O ministro da Secretaria Especial de Portos, Pedro Brito, reconheceu a existência de problemas na montagem dos editais, ao introduzir o conceito de dragagem por resultados e de longo prazo, na qual o vencedor das licitações fica responsável pela manutenção por até cinco anos dos trabalhos realizados. Mas o ministro argumentou que, do ponto de vista de cronograma das obras e dos recursos, não há atrasos. "A licitação para o porto de Recife, embora seja uma dragagem relativamente pequena, recebeu oito propostas", disse.
Apesar da crise internacional, o governo planeja novas rodadas de concessões para projetos de infra-estrutura no fim deste ano e início do próximo. Para o dia 1º de dezembro, na Bovespa, está marcado o leilão de 680 quilômetros da BR-116 e da BR-324, na Bahia. Outras três estradas federais - a BR-040 entre Brasília e Juiz de Fora, além dos trechos mineiros da BR-116 e da BR-381 - devem ter seus leilões até março de 2009. Em janeiro, o governo pretende lançar o edital de subconcessão da ferrovia Norte-Sul, no trecho que vai de Palmas a Estrela D´Oeste (SP).
"A maioria dos projetos de infra-estrutura é de alta lucratividade porque tem demanda certa", afirmou Dilma. O BNDES terá recursos para financiar as obras e não houve reclamações até agora de que a falta de crédito tenha afetado empreendimentos do PAC, segundo ela.

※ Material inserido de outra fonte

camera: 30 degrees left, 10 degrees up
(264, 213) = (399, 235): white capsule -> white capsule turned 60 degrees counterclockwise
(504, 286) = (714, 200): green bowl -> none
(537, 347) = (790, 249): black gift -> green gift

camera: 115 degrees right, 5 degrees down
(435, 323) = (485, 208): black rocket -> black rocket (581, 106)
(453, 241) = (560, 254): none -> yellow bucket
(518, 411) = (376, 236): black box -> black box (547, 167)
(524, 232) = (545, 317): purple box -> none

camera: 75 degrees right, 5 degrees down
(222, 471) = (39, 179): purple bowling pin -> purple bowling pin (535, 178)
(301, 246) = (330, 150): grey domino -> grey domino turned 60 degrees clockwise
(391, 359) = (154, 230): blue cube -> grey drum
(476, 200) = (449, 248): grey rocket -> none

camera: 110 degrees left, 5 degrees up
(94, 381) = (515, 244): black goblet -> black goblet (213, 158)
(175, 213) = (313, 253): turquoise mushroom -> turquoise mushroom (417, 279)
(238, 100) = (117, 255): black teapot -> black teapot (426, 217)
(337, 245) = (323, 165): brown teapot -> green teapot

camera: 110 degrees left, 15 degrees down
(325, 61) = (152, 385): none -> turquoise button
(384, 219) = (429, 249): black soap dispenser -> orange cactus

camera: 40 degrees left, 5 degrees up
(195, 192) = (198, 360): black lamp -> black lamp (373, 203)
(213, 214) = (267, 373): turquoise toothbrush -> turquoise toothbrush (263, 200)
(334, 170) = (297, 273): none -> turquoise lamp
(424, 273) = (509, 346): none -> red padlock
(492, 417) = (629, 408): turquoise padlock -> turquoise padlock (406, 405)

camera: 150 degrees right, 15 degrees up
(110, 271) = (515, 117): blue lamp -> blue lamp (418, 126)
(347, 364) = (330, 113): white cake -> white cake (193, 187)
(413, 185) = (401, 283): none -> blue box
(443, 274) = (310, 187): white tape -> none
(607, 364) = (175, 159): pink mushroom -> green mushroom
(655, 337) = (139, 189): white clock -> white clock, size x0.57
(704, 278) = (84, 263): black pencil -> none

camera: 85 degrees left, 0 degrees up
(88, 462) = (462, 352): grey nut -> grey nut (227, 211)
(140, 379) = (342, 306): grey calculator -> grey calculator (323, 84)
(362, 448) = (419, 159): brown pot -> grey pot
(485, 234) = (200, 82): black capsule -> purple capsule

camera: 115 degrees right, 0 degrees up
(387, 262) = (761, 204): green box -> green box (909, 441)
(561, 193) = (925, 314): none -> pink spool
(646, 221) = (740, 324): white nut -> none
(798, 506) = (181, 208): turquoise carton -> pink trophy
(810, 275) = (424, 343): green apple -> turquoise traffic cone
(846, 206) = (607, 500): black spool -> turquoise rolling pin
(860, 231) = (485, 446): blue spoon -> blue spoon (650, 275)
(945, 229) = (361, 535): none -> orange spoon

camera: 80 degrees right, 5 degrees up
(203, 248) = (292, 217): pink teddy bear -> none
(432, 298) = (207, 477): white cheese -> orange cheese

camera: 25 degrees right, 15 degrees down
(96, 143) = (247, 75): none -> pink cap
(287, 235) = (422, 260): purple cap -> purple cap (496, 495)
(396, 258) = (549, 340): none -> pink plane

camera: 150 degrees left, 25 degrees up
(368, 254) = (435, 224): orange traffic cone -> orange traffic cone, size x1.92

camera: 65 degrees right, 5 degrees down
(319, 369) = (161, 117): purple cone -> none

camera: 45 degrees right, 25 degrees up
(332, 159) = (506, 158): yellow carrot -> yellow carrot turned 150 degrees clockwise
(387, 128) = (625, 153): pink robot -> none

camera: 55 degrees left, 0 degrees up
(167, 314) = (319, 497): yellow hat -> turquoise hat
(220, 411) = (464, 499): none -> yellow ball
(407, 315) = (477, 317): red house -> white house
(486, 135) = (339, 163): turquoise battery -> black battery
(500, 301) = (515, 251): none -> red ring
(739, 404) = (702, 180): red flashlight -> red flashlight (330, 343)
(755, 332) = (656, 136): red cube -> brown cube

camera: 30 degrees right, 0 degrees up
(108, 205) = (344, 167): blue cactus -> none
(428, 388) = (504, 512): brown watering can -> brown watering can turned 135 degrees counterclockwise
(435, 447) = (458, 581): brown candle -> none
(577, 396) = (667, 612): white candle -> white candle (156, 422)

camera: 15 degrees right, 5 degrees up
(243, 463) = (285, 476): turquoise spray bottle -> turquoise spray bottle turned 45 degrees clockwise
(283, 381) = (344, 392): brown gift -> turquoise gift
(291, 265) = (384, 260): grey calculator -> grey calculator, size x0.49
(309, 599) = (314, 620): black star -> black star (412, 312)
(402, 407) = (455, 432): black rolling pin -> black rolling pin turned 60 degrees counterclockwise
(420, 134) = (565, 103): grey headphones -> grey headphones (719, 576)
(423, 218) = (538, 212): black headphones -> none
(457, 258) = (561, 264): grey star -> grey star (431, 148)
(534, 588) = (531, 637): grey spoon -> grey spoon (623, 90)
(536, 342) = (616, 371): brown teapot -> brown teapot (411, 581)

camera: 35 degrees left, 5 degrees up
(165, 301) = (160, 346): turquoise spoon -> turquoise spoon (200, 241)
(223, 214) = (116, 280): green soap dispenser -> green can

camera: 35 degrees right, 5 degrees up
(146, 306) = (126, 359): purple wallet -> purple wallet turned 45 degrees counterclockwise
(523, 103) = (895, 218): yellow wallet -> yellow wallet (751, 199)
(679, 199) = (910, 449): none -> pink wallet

O presidente da Câmara Brasileira da Indústria de Construção (CBIC), Paulo Safadi Simão, disse que a crise tem contornos "impressionantes" para o setor, que chegou a temer por falta de capital de giro para atender às ordens de serviço do PAC. Segundo ele, no entanto, a abertura de linha de crédito de R$ 3 bilhões pela CEF "dá fôlego suficiente" para as construtoras em 2009, quando prevê uma diminuição da demanda. Dilma lembrou que, além da linha de financiamento, a Caixa-Par estará à disposição de construtoras que queiram associar-se à estatal.